The samples were mapped with Sentieon v1.3.4 (sentieon-genomics-201808.08). The germline variants also called by Sentieon Haplotyper. Somatic variants were called by TNhaplotyper2 at tumor-normal mode with best-practice recommended WGS setting. We annotated the variants with VEP(v102) and converted to MAF format with vcf2maf and annotated. All computation process are carried on linux based AWS ec2 instances on DNAnexus platform. We called the CNV with an in-housed developed ensemble method (CNVsenate) with mapped bam and somatic SNV vcf. The CNVsenate gathers calling results from GATK(4.0.5), CNVkit(0.9.5), CNVnator(0.2.7), Manta(1.3.2), Sentieon CNV(sentieon-genomics-201911) and combine calling with SURVIOR2(1.0.3), then used Machine Learning (trained with 1000G samples) and event size for filtering. The filtered results were annotated with ANNOSV(1.1.1) for affected genes. The SNV and CNV results were used for estimating the tumor purity with THetA2 (v0.7).
Extracted RNA were quantitated Qubit™ RNA BR Assay Kit (Thermo Fisher Scientific) followed by the RNA quality check using Fragment Analyzer (Agilent). For each sample, RNA libraries were prepared from 500ng RNA using the KAPA mRNA HyperPrep Kit (Kapa Biosystems) according to manufacturer’s protocol, followed by quality check using Fragment Analyzer (Agilent) and quantification by qPCR (Kapa qPCR quantification kit, Kapa biosystem). The libraries were normalized and pooled, and then sequenced using NovaSeq6000 platform (Illumina) to an average of 50M 101PE reads.
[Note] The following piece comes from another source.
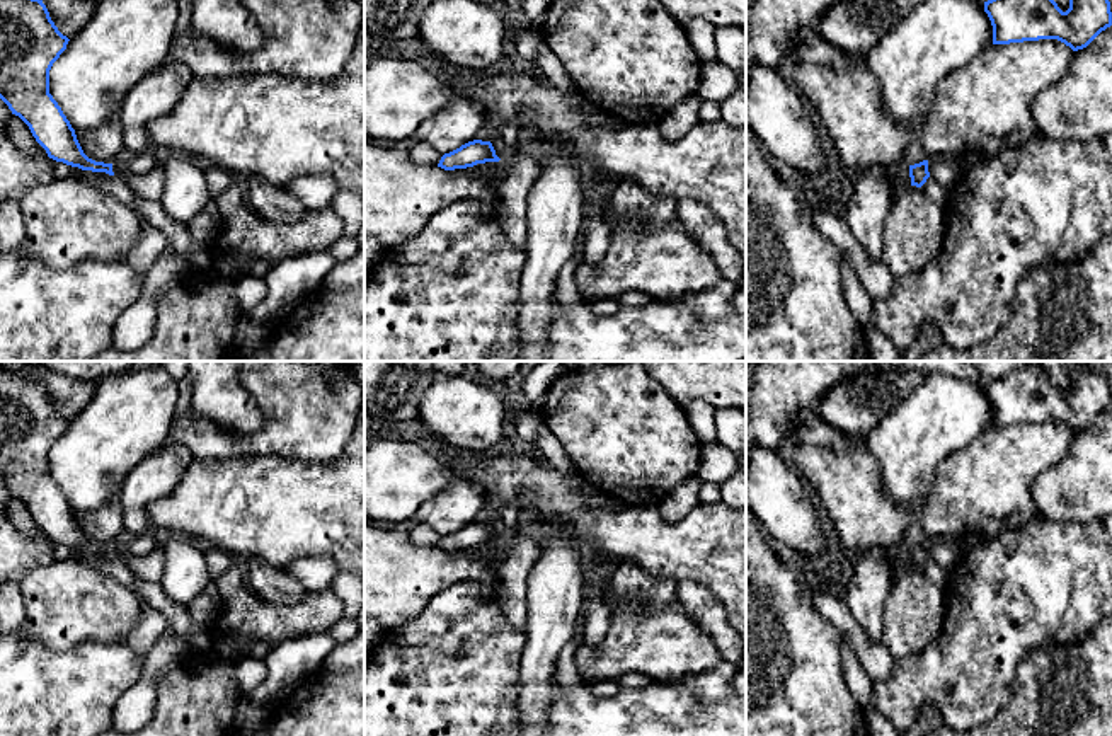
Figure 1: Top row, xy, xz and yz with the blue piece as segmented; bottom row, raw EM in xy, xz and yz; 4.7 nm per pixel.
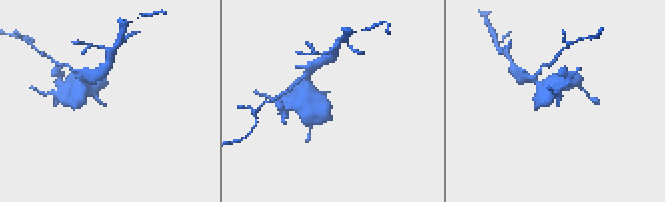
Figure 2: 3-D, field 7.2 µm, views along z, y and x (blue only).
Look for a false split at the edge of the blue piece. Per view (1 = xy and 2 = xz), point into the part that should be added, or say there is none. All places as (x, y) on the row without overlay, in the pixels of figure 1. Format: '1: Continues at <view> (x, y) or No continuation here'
1: No continuation here
2: No continuation here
The fastq files are pre-processed and the sequence quality is observed using FastqQC and adapters are removed with TrimGalore. The paired-end reads are mapped to the reference genome using STAR aligner (Spliced Transcripts Alignment to a Reference) and this tool writes several output files such as the binary version of the sequence alignment files, high confidence splice junctions and unmapped reads in fasta file format. The RNA metrics is the log file by qualimap and samtools that provides with the total reads mapped, percent reads mapping to exon/intron/intergenic region. The read quantification of RNAseq data is done by Subread FeatureCount. Each read is mapped to a genomic feature. This tool has a read summarization program that counts mapped reads for genomic features such as genes, exon etc. The feature count files provide genes and the corresponding read count against the feature along with the co-ordinates.